What you should do: Reproduce the text of every item below verbatim, leaving out the pictures.

Given data:
-- -- --

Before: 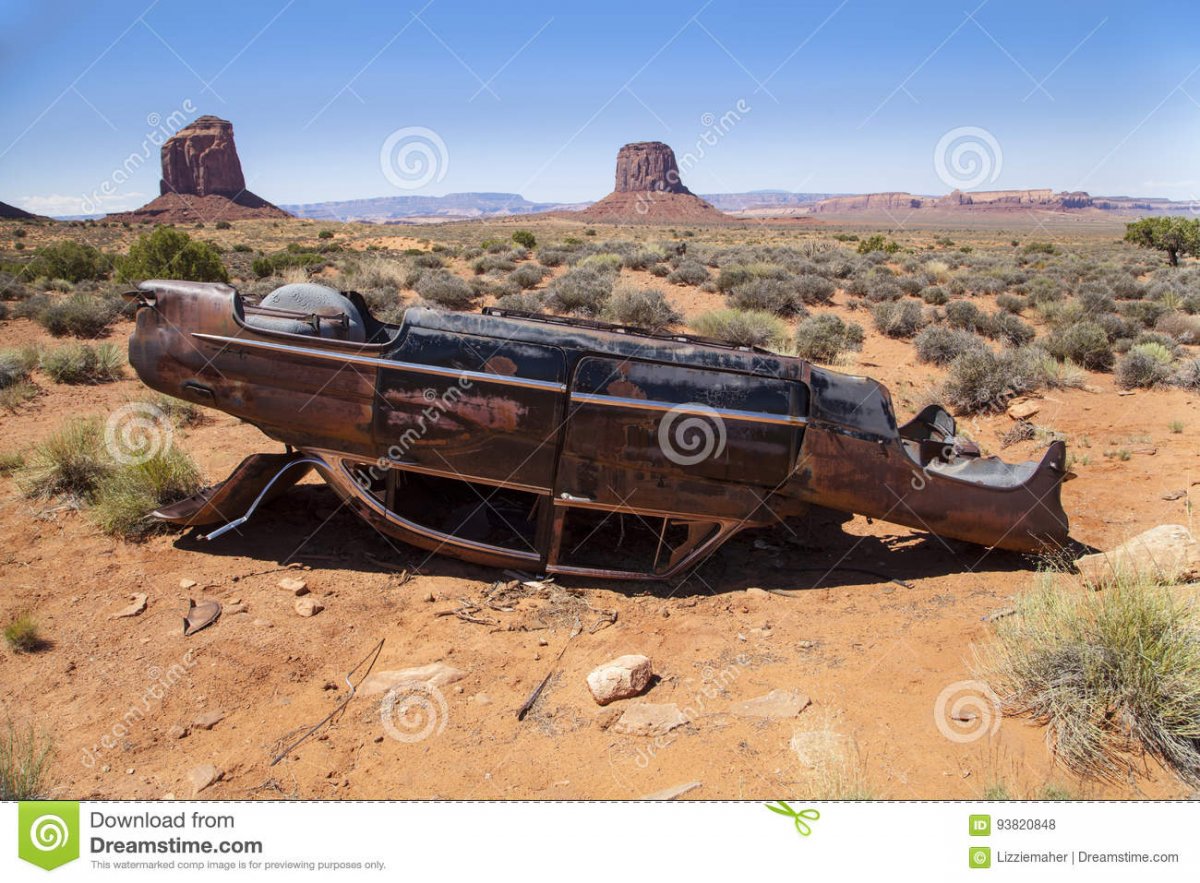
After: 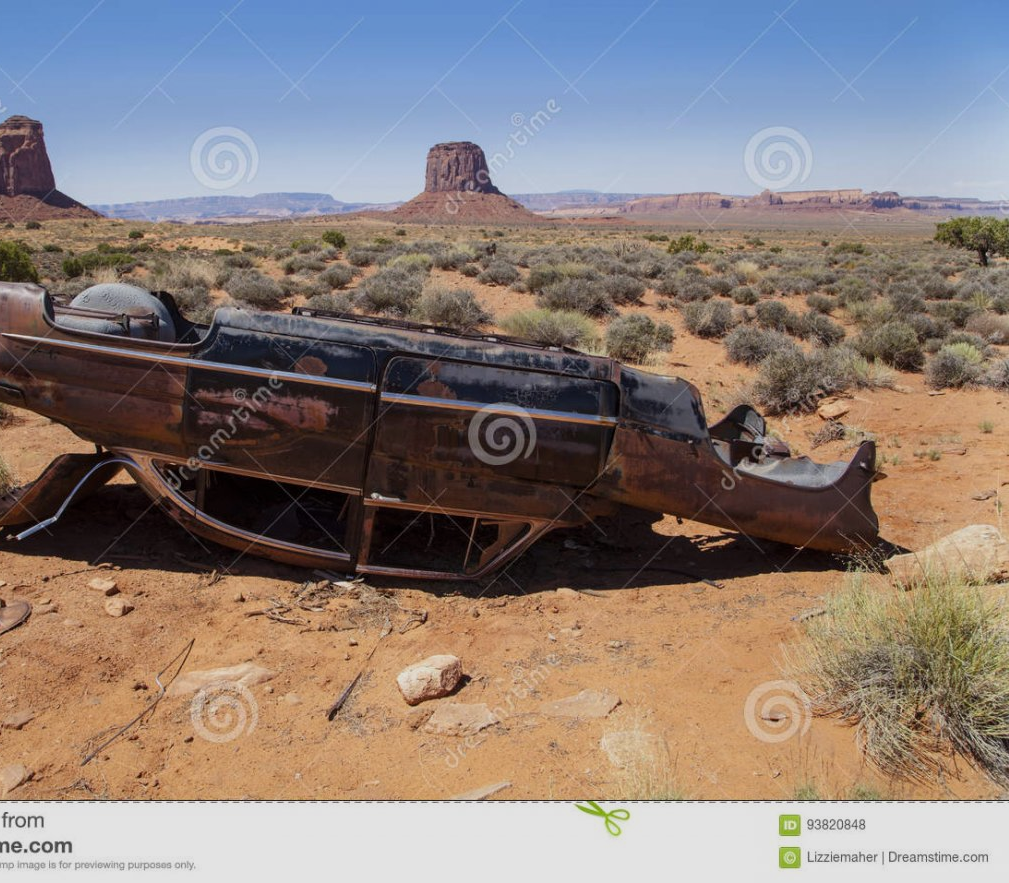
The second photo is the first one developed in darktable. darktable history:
exposure: exposure -0.382 EV, compensate highlight preservation false
crop: left 15.842%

-- -- --

The result:
Before: 
After: 
The second photo is the first one developed in darktable. darktable history:
exposure: exposure -0.382 EV, compensate highlight preservation false
crop: left 15.842%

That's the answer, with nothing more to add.